• _To-do item_: Lines before the one containing "kialakult általános képet, véleményeket." are to be left out; that line and every line after it, through the last line below, are to be reproduced exactly.

* * * * *

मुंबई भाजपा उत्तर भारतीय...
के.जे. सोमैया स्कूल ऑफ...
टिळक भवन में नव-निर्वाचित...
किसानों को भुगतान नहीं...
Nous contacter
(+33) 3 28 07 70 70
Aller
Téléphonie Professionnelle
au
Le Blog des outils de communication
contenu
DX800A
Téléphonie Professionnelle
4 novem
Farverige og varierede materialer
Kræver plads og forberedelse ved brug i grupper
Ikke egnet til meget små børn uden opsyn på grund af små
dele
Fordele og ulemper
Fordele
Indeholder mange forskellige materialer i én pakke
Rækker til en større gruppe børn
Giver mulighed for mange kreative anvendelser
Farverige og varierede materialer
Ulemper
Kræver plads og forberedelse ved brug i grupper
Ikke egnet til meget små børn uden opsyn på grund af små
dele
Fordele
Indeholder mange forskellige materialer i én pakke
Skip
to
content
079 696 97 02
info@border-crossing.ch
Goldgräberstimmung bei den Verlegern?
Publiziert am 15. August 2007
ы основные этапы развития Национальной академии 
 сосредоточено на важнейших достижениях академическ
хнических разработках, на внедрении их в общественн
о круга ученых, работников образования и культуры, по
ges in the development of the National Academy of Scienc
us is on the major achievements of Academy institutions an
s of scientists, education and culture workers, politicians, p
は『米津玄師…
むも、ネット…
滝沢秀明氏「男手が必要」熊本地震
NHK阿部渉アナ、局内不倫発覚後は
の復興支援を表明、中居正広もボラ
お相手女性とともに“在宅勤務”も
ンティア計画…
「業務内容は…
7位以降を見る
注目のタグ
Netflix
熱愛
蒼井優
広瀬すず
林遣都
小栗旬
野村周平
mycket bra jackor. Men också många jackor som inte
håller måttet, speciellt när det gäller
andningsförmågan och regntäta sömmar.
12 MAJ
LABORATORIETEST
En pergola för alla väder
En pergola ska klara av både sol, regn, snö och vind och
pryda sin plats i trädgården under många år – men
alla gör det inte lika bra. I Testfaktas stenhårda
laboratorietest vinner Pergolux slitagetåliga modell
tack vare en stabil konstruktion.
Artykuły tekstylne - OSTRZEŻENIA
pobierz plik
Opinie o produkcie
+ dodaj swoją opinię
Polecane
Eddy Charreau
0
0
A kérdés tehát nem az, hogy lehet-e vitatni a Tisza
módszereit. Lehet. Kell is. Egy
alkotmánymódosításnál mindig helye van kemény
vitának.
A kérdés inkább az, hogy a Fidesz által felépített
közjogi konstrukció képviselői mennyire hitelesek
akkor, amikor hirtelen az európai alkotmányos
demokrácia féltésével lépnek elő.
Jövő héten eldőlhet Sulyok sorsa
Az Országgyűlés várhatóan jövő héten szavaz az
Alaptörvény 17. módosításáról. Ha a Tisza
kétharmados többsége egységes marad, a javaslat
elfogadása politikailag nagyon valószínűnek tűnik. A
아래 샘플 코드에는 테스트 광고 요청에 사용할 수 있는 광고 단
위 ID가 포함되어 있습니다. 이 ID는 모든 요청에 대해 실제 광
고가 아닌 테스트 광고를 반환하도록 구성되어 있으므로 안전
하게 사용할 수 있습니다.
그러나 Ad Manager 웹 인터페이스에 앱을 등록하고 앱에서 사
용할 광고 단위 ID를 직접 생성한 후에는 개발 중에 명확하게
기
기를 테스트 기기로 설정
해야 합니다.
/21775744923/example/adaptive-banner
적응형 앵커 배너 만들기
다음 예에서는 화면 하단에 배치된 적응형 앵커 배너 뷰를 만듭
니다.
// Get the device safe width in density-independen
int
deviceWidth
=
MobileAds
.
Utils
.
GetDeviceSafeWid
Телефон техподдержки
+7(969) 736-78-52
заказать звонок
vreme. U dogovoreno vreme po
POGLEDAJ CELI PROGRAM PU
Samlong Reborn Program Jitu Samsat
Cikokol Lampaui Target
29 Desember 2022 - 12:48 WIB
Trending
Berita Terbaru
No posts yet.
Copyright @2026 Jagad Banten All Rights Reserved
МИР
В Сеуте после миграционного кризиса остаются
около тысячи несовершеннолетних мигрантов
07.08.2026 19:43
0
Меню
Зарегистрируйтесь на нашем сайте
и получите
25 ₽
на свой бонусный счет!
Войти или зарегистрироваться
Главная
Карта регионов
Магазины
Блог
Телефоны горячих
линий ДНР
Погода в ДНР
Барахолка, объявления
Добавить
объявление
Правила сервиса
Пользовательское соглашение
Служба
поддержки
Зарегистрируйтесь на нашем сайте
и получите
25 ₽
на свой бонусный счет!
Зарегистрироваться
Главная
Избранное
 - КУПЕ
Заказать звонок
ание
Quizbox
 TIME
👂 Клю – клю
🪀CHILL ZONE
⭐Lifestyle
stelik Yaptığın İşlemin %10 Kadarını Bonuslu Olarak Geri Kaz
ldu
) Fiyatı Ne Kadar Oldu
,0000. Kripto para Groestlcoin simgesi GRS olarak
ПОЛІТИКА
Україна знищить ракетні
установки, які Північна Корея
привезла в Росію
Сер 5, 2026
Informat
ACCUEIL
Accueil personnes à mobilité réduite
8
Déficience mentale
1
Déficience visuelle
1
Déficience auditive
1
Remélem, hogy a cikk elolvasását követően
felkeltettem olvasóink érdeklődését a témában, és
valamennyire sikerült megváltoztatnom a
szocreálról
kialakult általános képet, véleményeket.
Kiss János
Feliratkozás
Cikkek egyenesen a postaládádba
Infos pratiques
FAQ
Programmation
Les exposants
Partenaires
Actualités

* * * * *

• _Expected answer_:
kialakult általános képet, véleményeket.
Kiss János
Feliratkozás
Cikkek egyenesen a postaládádba
Infos pratiques
FAQ
Programmation
Les exposants
Partenaires
Actualités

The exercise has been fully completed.